» WHAT THE TASK REQUIRES: Would you print exactly the lines that begin the listing and continue through the line holding "Gymnastic Bodies - Starting"? No pictures, please.

» STORED DATA:

===============

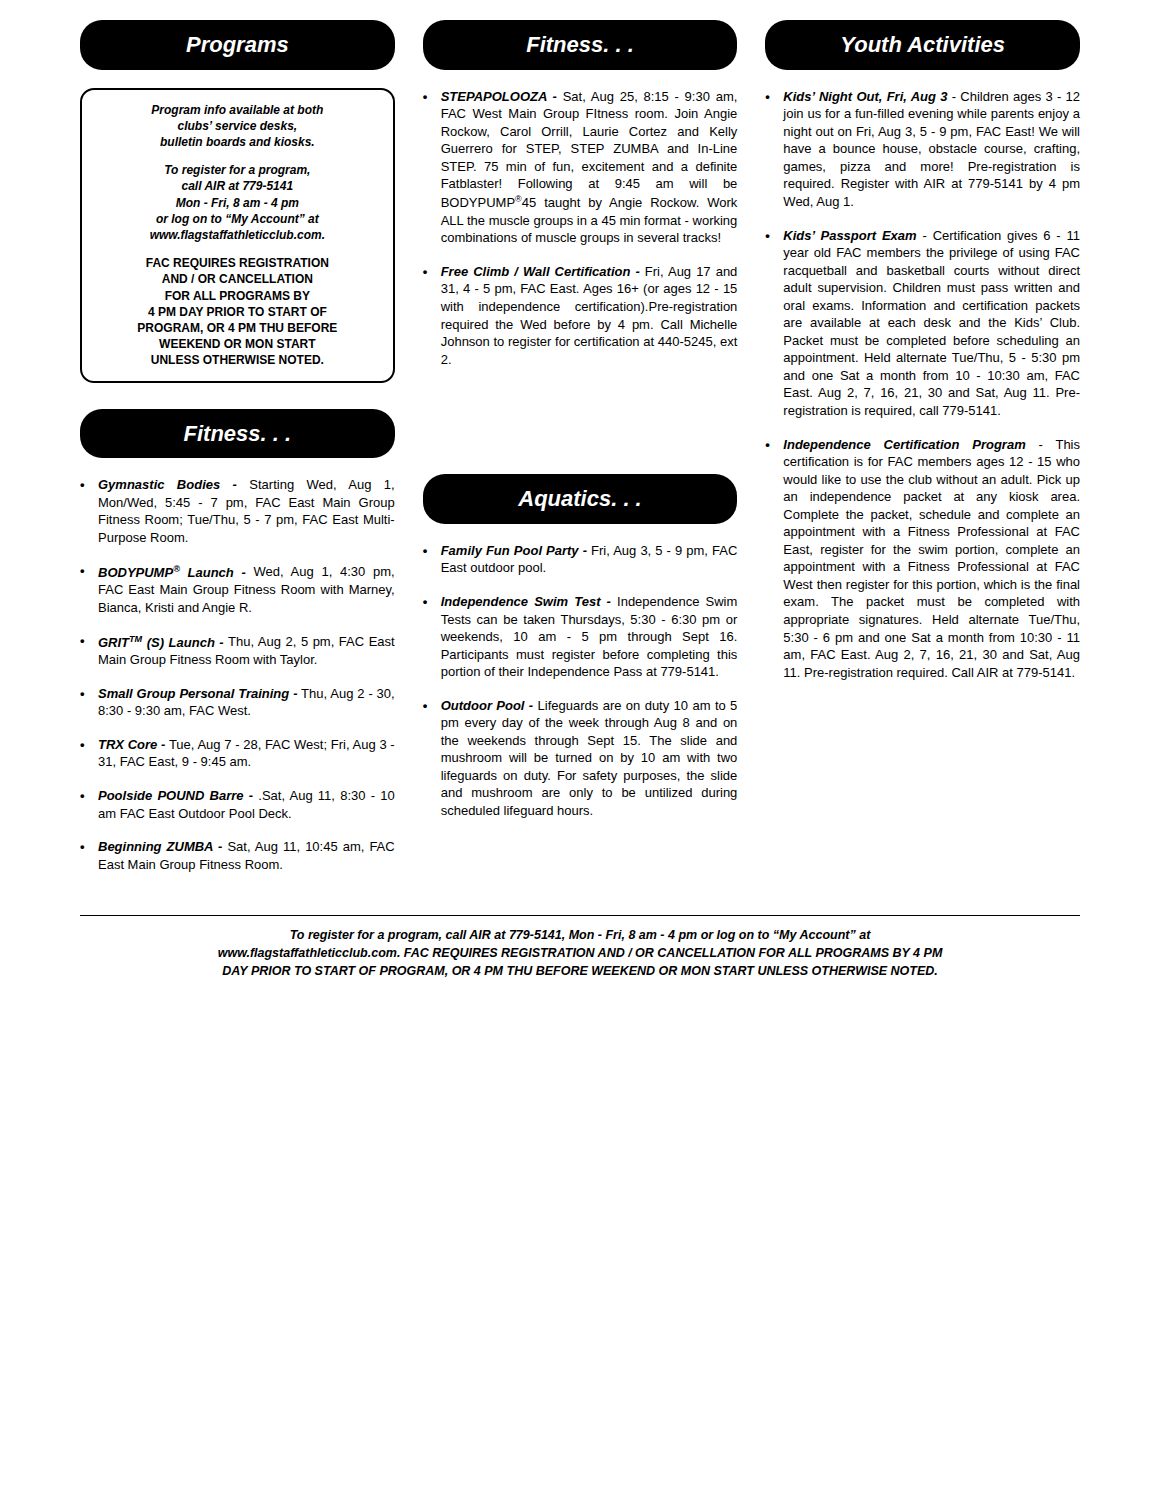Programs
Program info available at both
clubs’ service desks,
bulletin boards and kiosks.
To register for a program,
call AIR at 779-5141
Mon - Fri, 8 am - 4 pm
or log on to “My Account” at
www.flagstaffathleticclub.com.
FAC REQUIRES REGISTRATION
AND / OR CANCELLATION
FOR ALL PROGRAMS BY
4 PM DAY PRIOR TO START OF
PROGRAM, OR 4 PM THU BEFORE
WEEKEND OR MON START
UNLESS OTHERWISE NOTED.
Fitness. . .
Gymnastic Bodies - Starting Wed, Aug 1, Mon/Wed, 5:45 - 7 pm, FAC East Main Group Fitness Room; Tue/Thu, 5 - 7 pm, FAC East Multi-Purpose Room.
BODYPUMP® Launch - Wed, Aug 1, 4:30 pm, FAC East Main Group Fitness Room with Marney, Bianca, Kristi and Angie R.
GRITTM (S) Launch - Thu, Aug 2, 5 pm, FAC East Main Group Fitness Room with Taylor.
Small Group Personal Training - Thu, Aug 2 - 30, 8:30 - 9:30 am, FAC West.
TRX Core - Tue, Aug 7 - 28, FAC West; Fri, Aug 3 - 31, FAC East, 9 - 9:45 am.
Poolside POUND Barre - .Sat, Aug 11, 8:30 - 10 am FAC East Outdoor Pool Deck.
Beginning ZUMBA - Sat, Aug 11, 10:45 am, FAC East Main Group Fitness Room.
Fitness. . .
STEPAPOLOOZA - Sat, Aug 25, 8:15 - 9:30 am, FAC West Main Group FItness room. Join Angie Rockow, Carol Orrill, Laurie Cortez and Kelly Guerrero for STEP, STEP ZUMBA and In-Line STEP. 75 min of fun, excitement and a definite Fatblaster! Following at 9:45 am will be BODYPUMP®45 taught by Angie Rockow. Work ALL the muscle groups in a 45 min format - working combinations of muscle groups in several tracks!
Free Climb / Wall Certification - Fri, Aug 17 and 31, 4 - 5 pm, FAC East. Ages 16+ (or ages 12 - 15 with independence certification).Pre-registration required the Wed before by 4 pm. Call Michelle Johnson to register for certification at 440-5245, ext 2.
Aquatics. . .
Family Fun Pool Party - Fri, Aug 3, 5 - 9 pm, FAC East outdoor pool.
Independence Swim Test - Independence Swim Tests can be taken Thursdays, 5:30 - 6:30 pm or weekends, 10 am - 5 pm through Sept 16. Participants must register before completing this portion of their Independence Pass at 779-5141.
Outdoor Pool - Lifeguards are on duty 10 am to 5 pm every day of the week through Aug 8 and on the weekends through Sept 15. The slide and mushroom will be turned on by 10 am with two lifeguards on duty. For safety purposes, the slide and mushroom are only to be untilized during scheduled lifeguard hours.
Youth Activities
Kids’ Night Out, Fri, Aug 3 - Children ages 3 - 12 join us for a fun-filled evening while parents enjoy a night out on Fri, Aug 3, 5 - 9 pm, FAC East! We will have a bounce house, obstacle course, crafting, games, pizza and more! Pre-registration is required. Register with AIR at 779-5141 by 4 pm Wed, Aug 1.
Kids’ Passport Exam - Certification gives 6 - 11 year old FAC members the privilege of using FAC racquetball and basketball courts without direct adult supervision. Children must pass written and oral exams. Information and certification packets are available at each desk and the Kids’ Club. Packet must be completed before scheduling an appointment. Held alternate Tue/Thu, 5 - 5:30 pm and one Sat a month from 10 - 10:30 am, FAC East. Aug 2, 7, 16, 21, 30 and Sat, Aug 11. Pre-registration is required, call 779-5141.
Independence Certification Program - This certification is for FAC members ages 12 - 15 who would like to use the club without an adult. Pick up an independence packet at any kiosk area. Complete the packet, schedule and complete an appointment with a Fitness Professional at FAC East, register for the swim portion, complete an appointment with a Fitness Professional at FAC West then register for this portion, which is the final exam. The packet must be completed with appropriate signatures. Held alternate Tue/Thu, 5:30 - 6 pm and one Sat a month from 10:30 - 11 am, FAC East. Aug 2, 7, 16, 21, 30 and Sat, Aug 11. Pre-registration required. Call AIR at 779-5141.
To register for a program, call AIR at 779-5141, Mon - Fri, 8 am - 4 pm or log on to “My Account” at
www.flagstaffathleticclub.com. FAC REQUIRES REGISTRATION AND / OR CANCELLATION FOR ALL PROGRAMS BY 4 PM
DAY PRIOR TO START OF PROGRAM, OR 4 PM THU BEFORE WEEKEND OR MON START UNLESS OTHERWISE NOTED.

===============

» EXPECTED ANSWER:
Programs
Program info available at both
clubs’ service desks,
bulletin boards and kiosks.
To register for a program,
call AIR at 779-5141
Mon - Fri, 8 am - 4 pm
or log on to “My Account” at
www.flagstaffathleticclub.com.
FAC REQUIRES REGISTRATION
AND / OR CANCELLATION
FOR ALL PROGRAMS BY
4 PM DAY PRIOR TO START OF
PROGRAM, OR 4 PM THU BEFORE
WEEKEND OR MON START
UNLESS OTHERWISE NOTED.
Fitness. . .
Gymnastic Bodies - Starting Wed, Aug 1, Mon/Wed, 5:45 - 7 pm, FAC East Main Group Fitness Room; Tue/Thu, 5 - 7 pm, FAC East Multi-Purpose Room.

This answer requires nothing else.